December 4, 2018 report
Researchers suggest ritual finger amputation may explain missing fingers in Upper Paleolithic people
A trio of researchers at Simon Fraser University in Canada theorizes that ritualistic finger amputation during the Upper Paleolithic explains the number of missing fingers in depictions from that time. In their paper published in the Journal of Paleolithic Archeology, Brea McCauley, David Maxwell and Mark Collard outline the reasons for their theory, even as they acknowledge more evidence is required to prove it.
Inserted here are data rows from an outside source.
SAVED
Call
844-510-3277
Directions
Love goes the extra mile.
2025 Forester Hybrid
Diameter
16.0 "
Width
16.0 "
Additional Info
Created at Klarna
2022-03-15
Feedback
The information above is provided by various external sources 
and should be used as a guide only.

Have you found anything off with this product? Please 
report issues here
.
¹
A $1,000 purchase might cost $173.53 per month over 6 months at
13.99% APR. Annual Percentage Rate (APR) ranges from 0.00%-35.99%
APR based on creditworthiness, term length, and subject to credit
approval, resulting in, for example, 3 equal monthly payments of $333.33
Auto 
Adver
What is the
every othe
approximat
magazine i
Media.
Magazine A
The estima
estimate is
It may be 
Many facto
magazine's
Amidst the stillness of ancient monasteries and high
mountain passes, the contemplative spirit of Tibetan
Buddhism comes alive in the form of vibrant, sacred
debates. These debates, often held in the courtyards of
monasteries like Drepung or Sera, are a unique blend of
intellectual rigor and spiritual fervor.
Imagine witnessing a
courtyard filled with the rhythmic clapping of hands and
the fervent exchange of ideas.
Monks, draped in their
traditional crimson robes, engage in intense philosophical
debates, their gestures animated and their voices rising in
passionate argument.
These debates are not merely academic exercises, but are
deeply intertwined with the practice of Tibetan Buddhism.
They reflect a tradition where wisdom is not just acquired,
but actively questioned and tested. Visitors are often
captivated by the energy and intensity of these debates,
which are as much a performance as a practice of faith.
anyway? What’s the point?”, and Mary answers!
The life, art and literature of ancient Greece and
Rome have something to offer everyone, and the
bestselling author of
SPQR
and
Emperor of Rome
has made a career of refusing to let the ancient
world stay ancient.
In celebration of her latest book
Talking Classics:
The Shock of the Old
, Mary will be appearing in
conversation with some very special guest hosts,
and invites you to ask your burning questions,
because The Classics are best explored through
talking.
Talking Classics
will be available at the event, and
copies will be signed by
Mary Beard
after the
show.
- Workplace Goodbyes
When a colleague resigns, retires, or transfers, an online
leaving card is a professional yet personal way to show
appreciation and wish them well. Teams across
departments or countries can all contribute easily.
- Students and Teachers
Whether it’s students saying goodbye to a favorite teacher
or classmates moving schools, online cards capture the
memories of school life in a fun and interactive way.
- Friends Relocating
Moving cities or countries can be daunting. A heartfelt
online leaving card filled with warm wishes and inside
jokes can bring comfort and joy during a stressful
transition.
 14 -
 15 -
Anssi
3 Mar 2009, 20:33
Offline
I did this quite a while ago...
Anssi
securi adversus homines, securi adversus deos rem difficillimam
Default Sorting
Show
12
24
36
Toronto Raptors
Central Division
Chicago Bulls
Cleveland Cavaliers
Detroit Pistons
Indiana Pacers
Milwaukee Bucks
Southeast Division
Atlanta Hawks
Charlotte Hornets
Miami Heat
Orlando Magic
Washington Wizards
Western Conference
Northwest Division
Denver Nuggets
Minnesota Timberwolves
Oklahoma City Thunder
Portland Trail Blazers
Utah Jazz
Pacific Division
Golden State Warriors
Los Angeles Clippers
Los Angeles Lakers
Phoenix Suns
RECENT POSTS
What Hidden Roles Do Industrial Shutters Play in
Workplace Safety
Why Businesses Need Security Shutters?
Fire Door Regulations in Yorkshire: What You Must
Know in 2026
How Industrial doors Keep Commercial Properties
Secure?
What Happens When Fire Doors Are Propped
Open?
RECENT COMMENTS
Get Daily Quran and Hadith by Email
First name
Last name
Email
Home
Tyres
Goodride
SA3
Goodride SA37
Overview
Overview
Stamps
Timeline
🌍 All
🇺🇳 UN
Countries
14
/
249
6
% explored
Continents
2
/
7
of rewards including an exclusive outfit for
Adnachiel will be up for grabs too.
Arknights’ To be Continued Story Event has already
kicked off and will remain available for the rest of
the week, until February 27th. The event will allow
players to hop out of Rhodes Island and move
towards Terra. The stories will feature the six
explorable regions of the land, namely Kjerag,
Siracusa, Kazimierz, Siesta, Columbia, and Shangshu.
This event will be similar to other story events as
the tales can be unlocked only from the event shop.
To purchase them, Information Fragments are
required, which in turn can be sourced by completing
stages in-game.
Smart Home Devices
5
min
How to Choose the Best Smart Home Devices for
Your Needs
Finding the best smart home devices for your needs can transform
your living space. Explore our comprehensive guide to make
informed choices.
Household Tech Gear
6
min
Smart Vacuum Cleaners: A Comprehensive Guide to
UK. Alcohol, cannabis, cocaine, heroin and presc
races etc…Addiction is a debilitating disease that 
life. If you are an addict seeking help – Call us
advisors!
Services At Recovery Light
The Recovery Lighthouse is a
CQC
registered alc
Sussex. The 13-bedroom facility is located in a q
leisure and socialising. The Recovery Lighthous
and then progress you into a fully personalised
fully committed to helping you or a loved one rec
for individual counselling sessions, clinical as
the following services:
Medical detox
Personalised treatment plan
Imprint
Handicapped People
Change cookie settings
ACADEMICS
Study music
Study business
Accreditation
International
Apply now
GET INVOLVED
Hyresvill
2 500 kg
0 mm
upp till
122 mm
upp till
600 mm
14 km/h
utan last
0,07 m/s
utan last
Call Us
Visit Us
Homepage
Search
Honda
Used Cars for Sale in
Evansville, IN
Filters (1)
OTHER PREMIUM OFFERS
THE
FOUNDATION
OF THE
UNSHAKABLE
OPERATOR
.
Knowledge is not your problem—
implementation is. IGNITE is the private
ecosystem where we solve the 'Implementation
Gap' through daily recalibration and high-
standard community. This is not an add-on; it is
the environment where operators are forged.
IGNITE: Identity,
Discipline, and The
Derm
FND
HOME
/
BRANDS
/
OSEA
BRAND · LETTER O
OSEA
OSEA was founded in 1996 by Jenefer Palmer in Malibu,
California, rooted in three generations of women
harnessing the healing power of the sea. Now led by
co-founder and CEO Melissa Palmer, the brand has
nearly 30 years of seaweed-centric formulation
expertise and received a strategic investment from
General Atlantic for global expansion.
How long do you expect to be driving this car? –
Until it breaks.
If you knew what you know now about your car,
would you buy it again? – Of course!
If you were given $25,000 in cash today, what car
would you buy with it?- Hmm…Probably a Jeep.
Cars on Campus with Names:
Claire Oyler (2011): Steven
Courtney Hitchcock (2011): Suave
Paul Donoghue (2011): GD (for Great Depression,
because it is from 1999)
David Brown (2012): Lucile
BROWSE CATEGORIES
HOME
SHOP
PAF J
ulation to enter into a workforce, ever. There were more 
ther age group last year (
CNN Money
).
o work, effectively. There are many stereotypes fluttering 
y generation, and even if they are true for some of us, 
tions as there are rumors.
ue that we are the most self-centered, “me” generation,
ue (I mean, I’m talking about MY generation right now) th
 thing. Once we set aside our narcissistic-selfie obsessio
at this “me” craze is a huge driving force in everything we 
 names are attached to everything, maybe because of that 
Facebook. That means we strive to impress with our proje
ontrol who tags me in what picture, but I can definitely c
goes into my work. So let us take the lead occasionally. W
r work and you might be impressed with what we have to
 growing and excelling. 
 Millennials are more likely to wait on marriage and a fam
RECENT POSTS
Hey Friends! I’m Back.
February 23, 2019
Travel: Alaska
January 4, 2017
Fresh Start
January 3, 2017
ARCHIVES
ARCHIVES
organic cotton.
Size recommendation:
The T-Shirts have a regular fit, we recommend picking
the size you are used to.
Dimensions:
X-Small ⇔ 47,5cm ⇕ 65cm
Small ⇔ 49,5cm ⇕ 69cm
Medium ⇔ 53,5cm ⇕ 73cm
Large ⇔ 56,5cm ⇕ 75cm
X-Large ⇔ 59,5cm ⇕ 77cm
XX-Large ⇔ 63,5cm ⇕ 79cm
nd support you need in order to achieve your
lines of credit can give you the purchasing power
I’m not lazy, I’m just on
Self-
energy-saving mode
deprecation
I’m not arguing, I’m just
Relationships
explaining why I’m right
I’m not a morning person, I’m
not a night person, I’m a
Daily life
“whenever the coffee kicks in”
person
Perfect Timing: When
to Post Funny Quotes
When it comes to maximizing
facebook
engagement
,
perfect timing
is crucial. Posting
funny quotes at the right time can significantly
Archeologists studying art on walls by early humans of the Upper Paleolithic have found a lot of pictures of hands with missing fingers—much of the art consists of hand prints or outlines of hands. And a lot of those hands appear to be missing a finger or two, or even three or four. The researchers with this new effort note that rough conditions could account for missing fingers, particularly frostbite. But it seems like more fingers are missing than would seem likely—people learn not to let their fingers freeze, for example. Also, the missing-fingered art appears in some places that are too warm for widespread frostbite. The sheer numbers suggest something else is going on.
In Grotte de Gargas, in France, for example, 114 out of 231 hand images have missing fingers. In another cave in France, the average is even higher, 28 out of 49. The researchers also note that hand paintings on the cave walls at Grotte de Gargas appear quite flat, ruling out the possibility that some fingers were simply held back as the print was being made. They also looked at history books and found that 121 groups of people living on different continents have been found to engage in finger amputation rituals.
The researchers note that finger amputation rituals could take many forms—some early people might have done it as part of a religious ceremony or as a way to mourn the loss of a loved one. Others may have had it done to them as part of a punishment ritual. There is no way yet to prove that such rituals occurred, or that intentional cutting of fingers was carried out by people of the Upper Paleolithic, but the researchers contend that there is enough evidence to warrant further investigation.